Cube Usability and Performance
There are many contributing factors to a cube’s usability and performance:
- Is it nicely organized?
- Is it targeted with the required data?
- Is it lean with no duplications?
Less is more
We can all get bogged down in the requirements phase and it’s extremely easy to let the seemingly endless lists of requirements persuade you to agree to things that you know you shouldn’t. It is my opinion that you are best to challenge items you don’t agree with up front rather than to simply accept and include them initially, only to start removing them later, after things don’t go so well.
Resist the «That is the way we have always done it» there is usually always a better new way of doing it!

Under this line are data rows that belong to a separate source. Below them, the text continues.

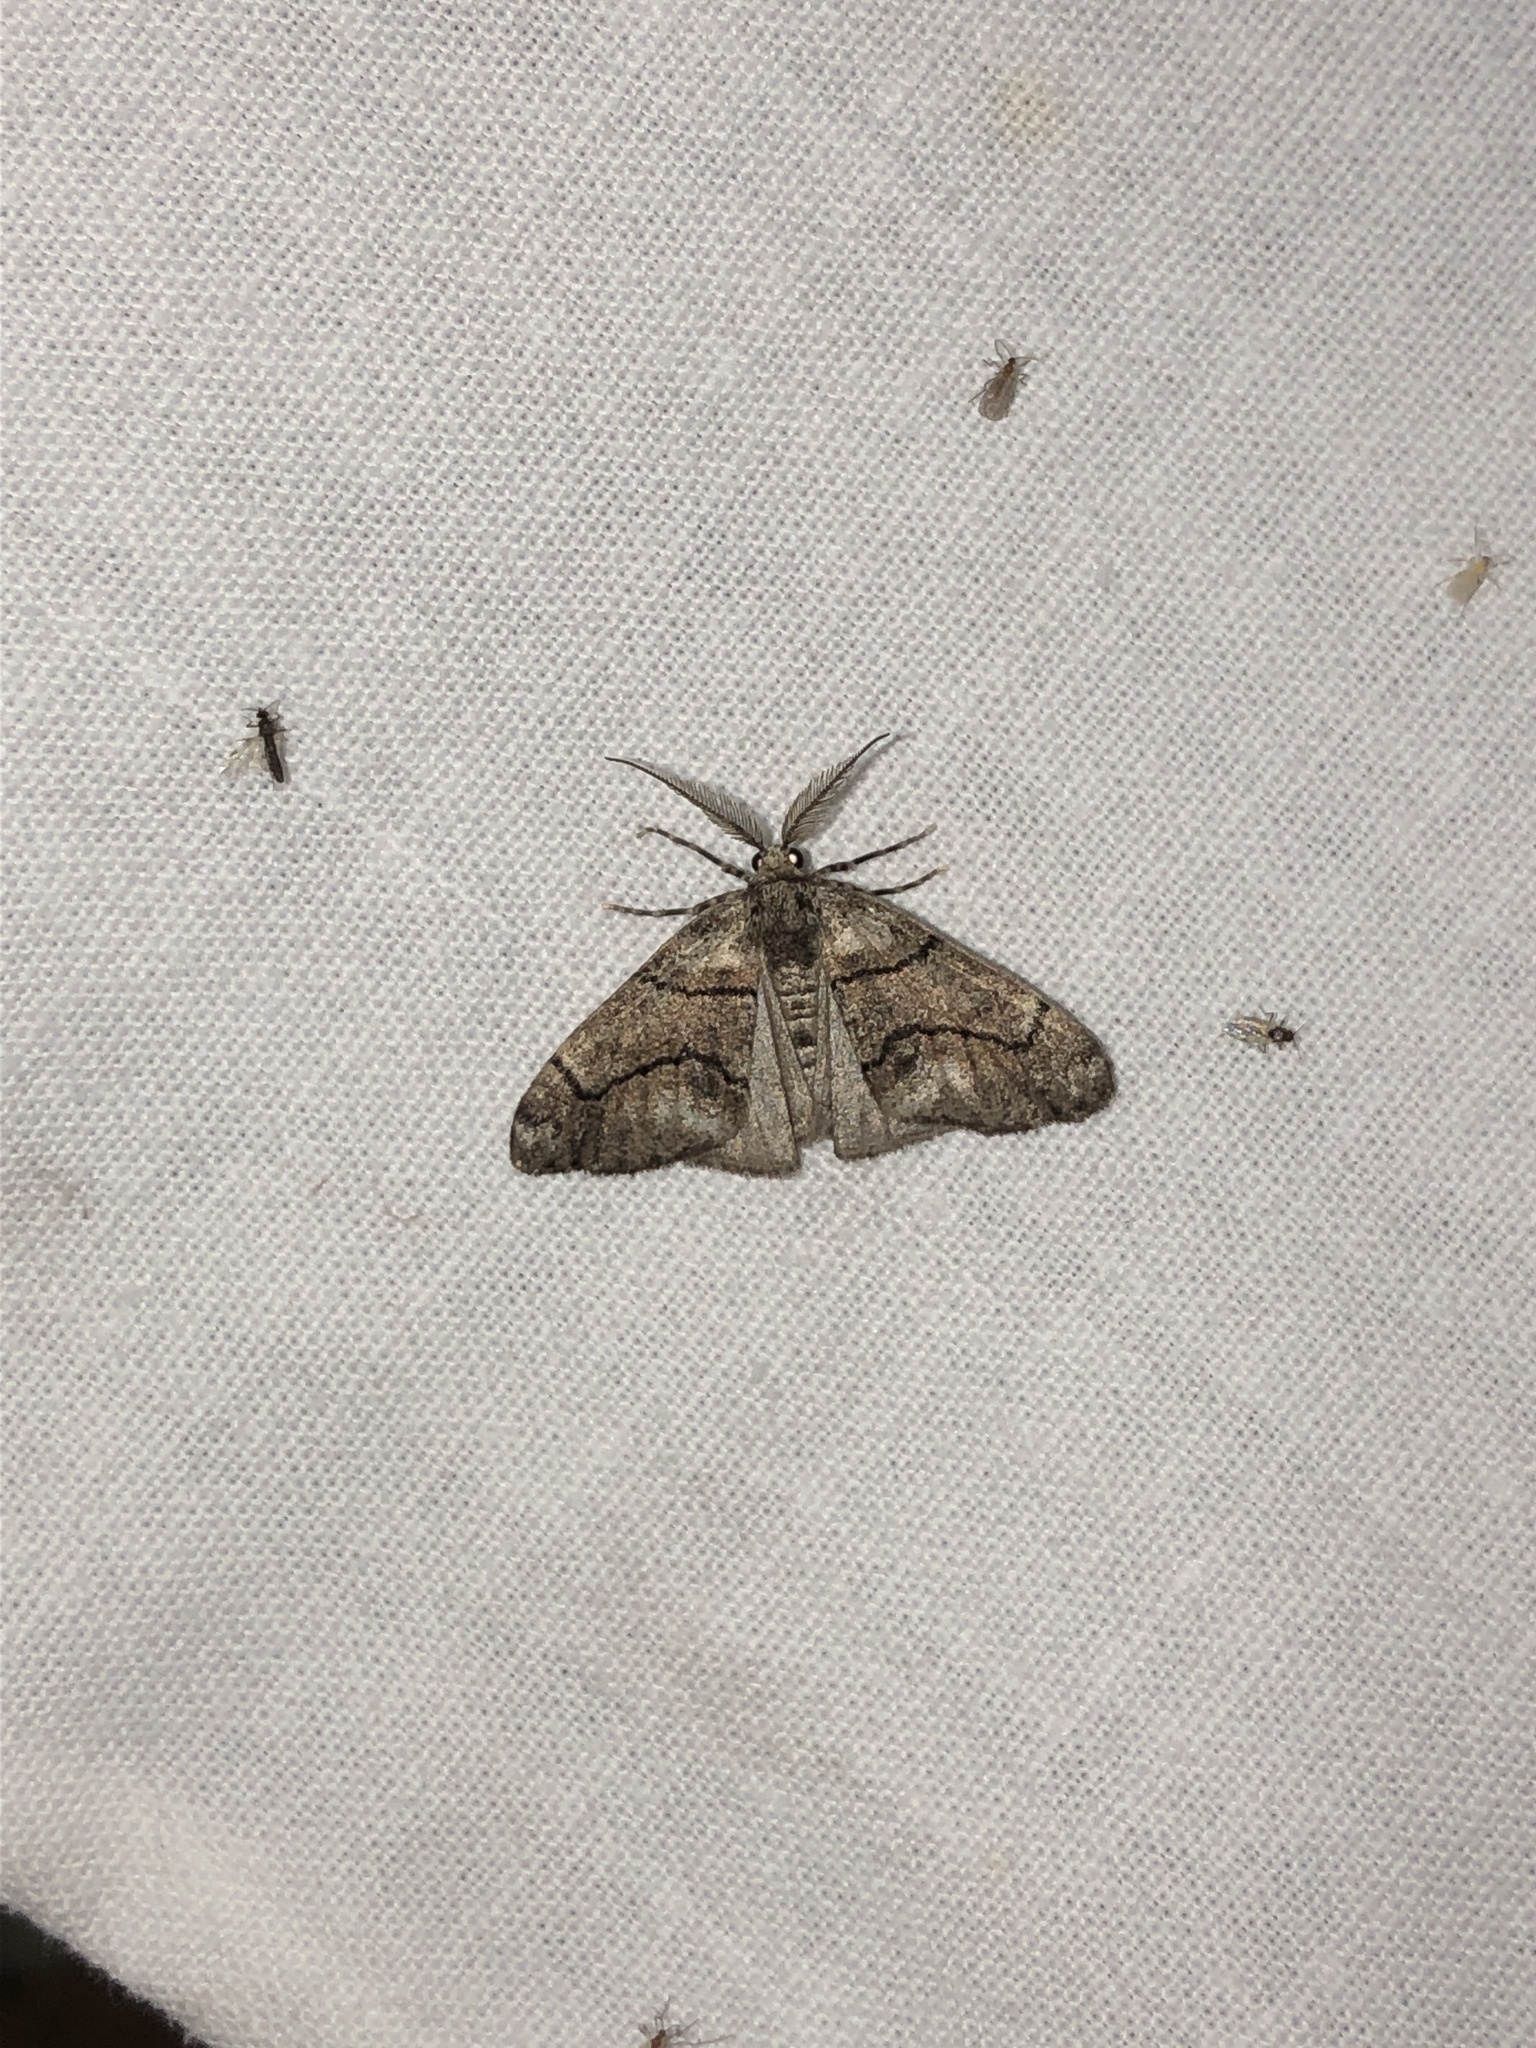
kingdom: Animalia
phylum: Arthropoda
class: Insecta
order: Lepidoptera
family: Geometridae
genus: Gabriola
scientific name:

Have you ever had to work with a cube where the names of all the dimensions and their members are the names of the columns of the underlying database? It’s horrible!
To illustrate, let’s play…(answers at the bottom of this post)
- Can you decipher the table and column name for f0911.GLAA
- What is the difference between.
- Customer ID Name
- Customer Name ID
When you are under pressure to deliver, this is usually the first thing to slip. Of course, it is true that if you persist with using a cube in this state you will soon get used to it. But you’re experienced with BI—spare a thought for the poor end users.
Paying attention to naming your cube components as clearly as possible will go a long way to maximizing user adoption and the overall success of your project.
So, along with crazy names, what about items that are duplicated at the same grain, or, what is worse, just plain redundant like an attribute in a dimension named Division when there is a whole dimension for Division already. Duplication and redundancies also contribute towards confusing users and can have detrimental effects on cube build times and overall query performance. Why would you process and present the same data more than once in your cube? Isn’t it getting too big already? You can always use member properties as alternate display captions on members. Again, when the pressure is on, these are the things that will slip.
Weeding out any duplications in your cube will contribute to good cube performance and happy users. I recommend you make this a priority.